Whenever there’s a recall, your natural response is to think, “Oh no! Does this affect me?”
If you’re an ice cream lover, Blue Bell made your stomach churn. If you’re a Volkswagen owner, you screeched to a halt recently. Skippy, on the other hand, handled things more smoothly.1
As a company, here are the top three things you should consider when facing a recall.
When health and safety is in question, demonstrate that the public’s welfare is your top priority.
By voluntarily recalling some peanut butter, Skippy’s parent company, Hormel, did just that, “This recall is being initiated out of an abundance of caution.”
That’s the optic you want to create: That you’re going the extra mile to protect the consumer. Remember J&J’s recall of Tylenol in the ‘80s?
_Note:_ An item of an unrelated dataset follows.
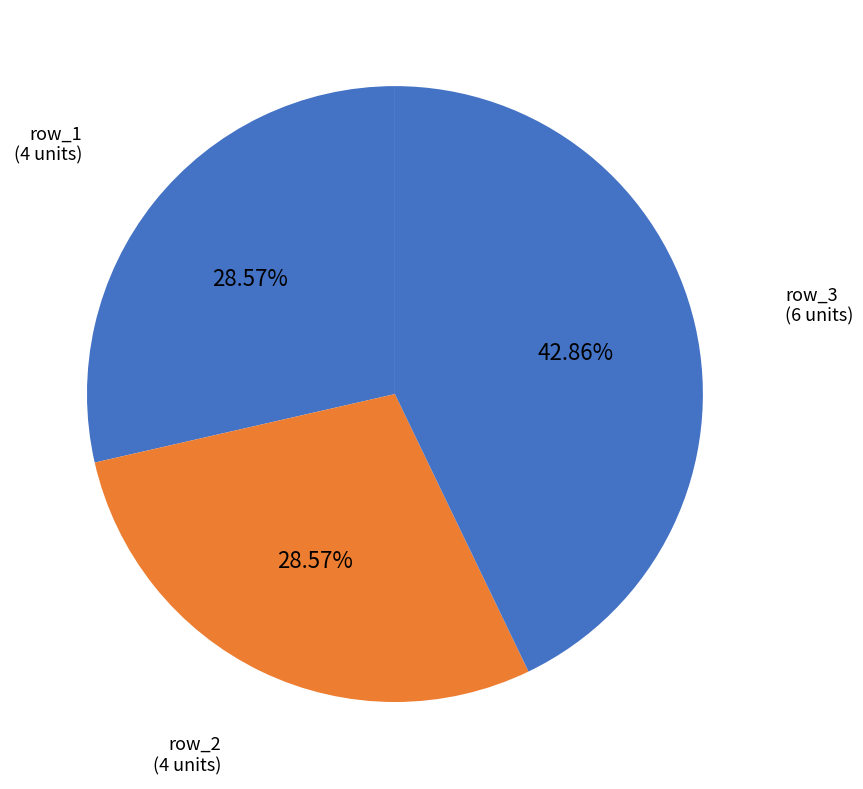

What portion of the pie excludes row_3?

57.1%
Blue Bell did the polar opposite by denying it right up until they were forced to recall products.
Inform Your Customers
Whenever product contamination occurs, the pubic has the same questions:
“Do I have something in my house that could cause me to get sick? How can I tell if what I bought was affected? What do I do if I did in fact buy something that’s been recalled?”
When there’s an information void, rumors and speculation fly. Keep your customers informed. This alleviates their fears and buys you goodwill.
Whole Foods does an excellent job of this by having a product recall area on their site dedicated to keeping the public informed.
This is a given that transcends all industries and all issues: Don’t lie because the truth will come out eventually.
Blue Bell made the situation worse because it reportedly knew it had a listeria problem two years prior to the recall, but failed to take the proper steps with the FDA to rectify it.
1. Your audible groans are totally justified. I couldn’t resist.